Solve DirectAdmin issues

  1. To see PHP 7.4’s php.ini, editing was needed:
    DirectAdmin lists files for the file editor in the web-interface in
    ‘/usr/local/directadmin/data/templates/edit_files.txt’.
    Note: This seems to be or was a bug in CustomBuild / DirectAdmin.
  2. Listing in DirectAdmin of domains and their PHP version would help.
    Eg: grep php /usr/local/directadmin/data/users/*/domains/*.conf |more
  3. Intermediate ssl_configuration in Custombuild, download: Proper-Cipher-Order.xlsx
  4. The new ‘Force Redirect‘ needs a change to work until after security headers.
    Thought after making the defect: The old choice can be correctly included in this way:
    – None (default) / With www / Without www;
    – Early rewrite (old) / Late 301 redirect / Late 302 redirect;
    The redirect as usual is added at the bottom of .htaccess. DA may consider: after httpd.
    Current explanation by DirectAdmin:
    https://www.directadmin.com/features.php?id=2365
    (https://www.directadmin.com/features.php?id=2234)

If you go to http://www.webtechsolutions.nl, the changes are: http://www.webtechsolutions.nl >>> https://www.webtechsolutions.nl >>> https://webtechsolutions.nl.

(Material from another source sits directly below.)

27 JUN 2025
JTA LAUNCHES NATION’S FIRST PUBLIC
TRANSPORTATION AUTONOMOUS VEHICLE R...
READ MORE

Security headers, such as HSTS, work with the first domain name via HTTPS. So the recent design by DirectAdmin called forced redirect near the early rewrite to HTTPS, does not work.

100%: https://en.internet.nl/site/webtechsolutions.nl/653923/
97%: https://en.internet.nl/site/www.webtechsolutions.nl/653924/

Please redesign the order; I think many scenarios are catched this way:
step 1. rewrite from HTTP to HTTPS by GUI DirectAdmin (works before reaching .htaccess)
step 2a. security headers in .htaccess
step 2b. and / or security headers in httpd / on webserver level
step 3. 301 / 302 redirect by GUI DirectAdmin in order to achieve with or without www.
(after any security header on webserver level)

Notes:
– Own code is unnecessary if GUI DirectAdmin guarantees to do the same;
– Reported to internet.nl: ‘Note that we consider HTTPS as a requirement for these security options.’ is incorrect for the reported situation.
Textual proposal: ‘Security options work with the first domain name via HTTPS.’